HORSE RACING IN UK AND IRELAND GETS ONCE-IN-A-GENERATION OPPORTUNITY TO SELL ITSELF
The wait is finally over. It has been a long 10 weeks without any horse racing in Britain and Ireland and it has forced many racing professionals and supporters to sit back and reflect on what they do and why they do it.
For some, perhaps they won’t have missed it as much as they expected and the absence will have revealed that maybe it isn’t for them as much as they had previously thought.
For many more though, one suspects that the enforced break will have made them realise just how much they love the sport and will have them bursting with reinvigorated enthusiasm for the return of it.
All of that enthusiasm will be required for what might well prove to be the greatest opportunity for horse racing to grow its audience in a generation. The Covid-19 crisis has and will continue to have a catastrophic effect on many aspects of horse racing, but it has resulted in a situation whereby it will be one of the very few live sports taking place for the next few weeks.
Terrestrial television has responded to this by giving horse racing an unprecedented volume of primetime coverage both on ITV in Britain and RTE in Ireland. With plenty of live action also on Sky Sports Racing, now is our time to shine.
The importance of terrestrial coverage of horse racing as a recruitment tool for new followers in normal circumstances cannot be overstated, but the value of it in the coming weeks is going to be absolutely off the scale. We as a sport must respond to and capitalise on an opportunity that is highly unlikely to come knocking again.
While being the only show in town is certainly a huge help in getting eyes on our sport, it isn’t going to be enough to get the result we as a sport want. We have to captivate, intrigue and educate those new viewers. Thus, it is hugely important that our racing media is fully aware that we will be preaching to a much broader church for the next few weeks.
I am not suggesting that we dumb down our sport, but we must seek to make its wonderful complexities and quirks as accessible as possible to as many viewers as possible.
The ITV Racing approach of seeking to explain the complexities of the sport rather than assuming the viewer is familiar with them hasn’t always gone down with the more informed members of their viewership. However, for the next few weeks more than ever, everyone in our sport needs to buy into the importance of preaching to the many rather than the few in the interests of the greater good of the sport.
It will be a challenge for broadcasters to achieve this and indeed to convey the excitement of our sport given that the majority of broadcasters will be obliged to be based off-track due to Covid-19 protocols, but it can be done.
While the scope for interviewing the participants will be reduced and different to what we are used to, it is so important that those trainers and jockeys that are interviewed are conscious of the wider audience they are speaking to and how big an opportunity this is for horse racing.
There is absolutely no question that personalities can sell sport and racing is full of wonderful characters, but so many of them switch it off as soon as they are on camera.

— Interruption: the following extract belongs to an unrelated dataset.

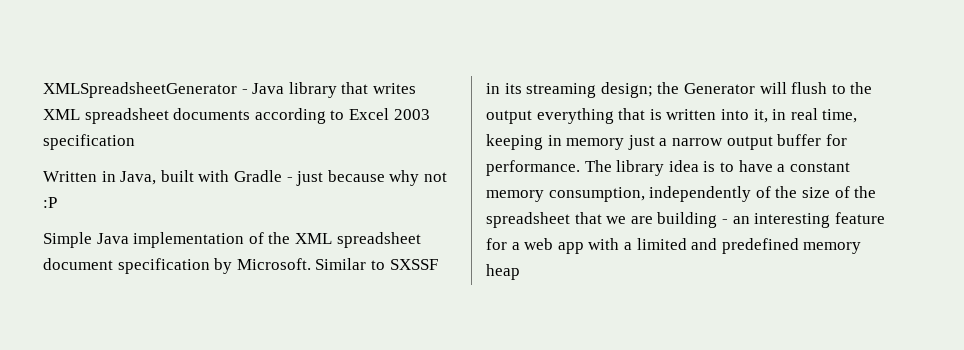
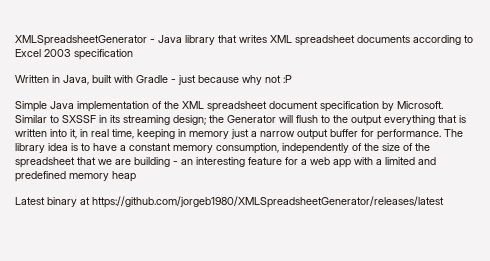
(520, 272) none -> [15,196,444,208] // Latest binary at https://github.com/jorgeb1980/XMLSpreadsheetGenerator/releases/latest

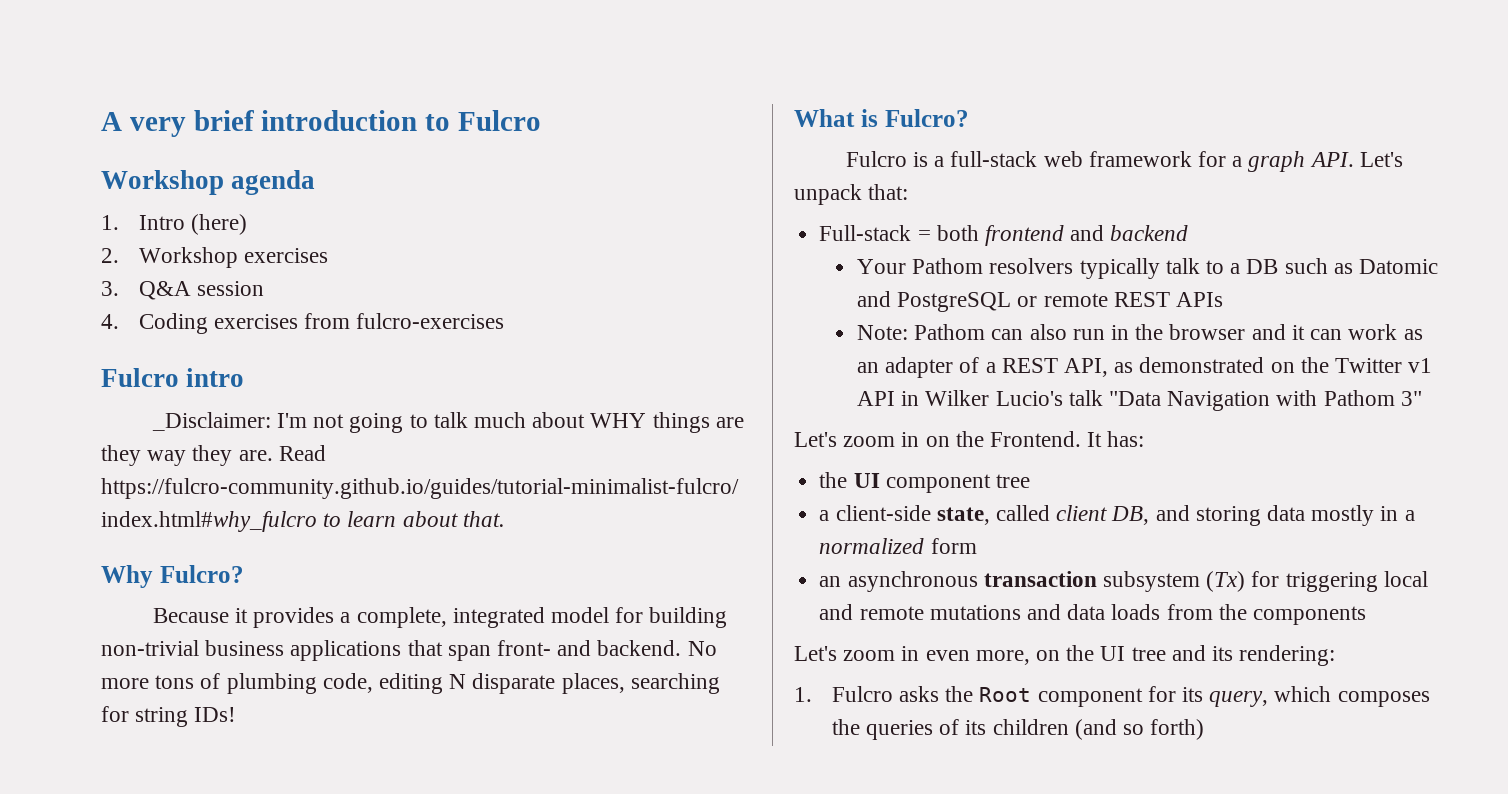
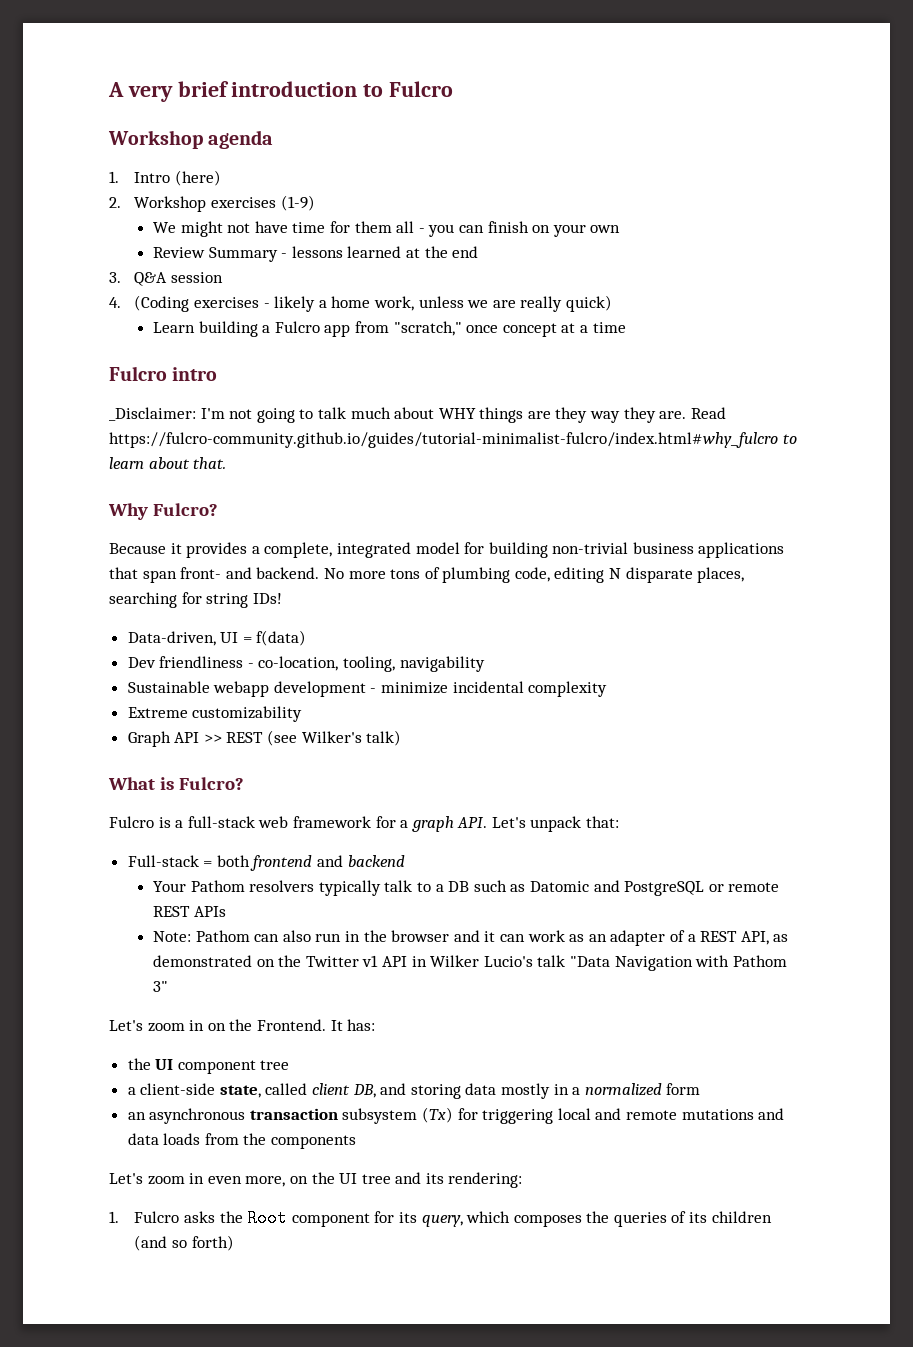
[101,281,264,300] [101,313,505,334] // 3. Q&A session // 4. Coding exercises from fulcro-exercises -> [280,195,315,211] [153,221,621,237] [153,246,479,262] [109,272,223,286] [109,295,612,312] [153,321,626,337] (1-9) // We might not have time for them all - you can finish on your own // Review Summary - lessons learned at the end // 3. Q&A session // 4. (Coding exercises - likely a home work, unless we are really quick) // Learn building a Fulcro app from "scratch," once concept at a time
(237, 714) none -> [127,630,307,646] [127,656,485,672] [127,681,608,697] [127,706,303,722] [127,730,402,747] // Data-driven, UI = f(data) // Dev friendliness - co-location, tooling, navigability // Sustainable webapp development - minimize incidental complexity // Extreme customizability // Graph API >> REST (see Wilker's talk)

Now more than ever is the time for them to show their personalities and sell their passion for our sport to the audience.
Not only do we have to be conscious of the broader church we are preaching to, we also need to be acutely aware that many people looking in won’t be fully aware or comfortable with racing resuming whilst other sports are left in the starting blocks. As has been seen throughout this crisis, horse racing is an appealing punch bag for many when it comes to mainstream criticism.
Our broadcasters and journalists need to be ready to get in front of any criticisms with assertive explanations for why our sport is resuming when others are not. Horse racing has nothing to hide in this regard and shouldn’t be shy in demonstrating this to any uninformed sections of the public.
Horse racing will have the stage to itself in the coming weeks. Now it’s up to everyone in the sport to do their best to captivate the audience and have them coming back for more.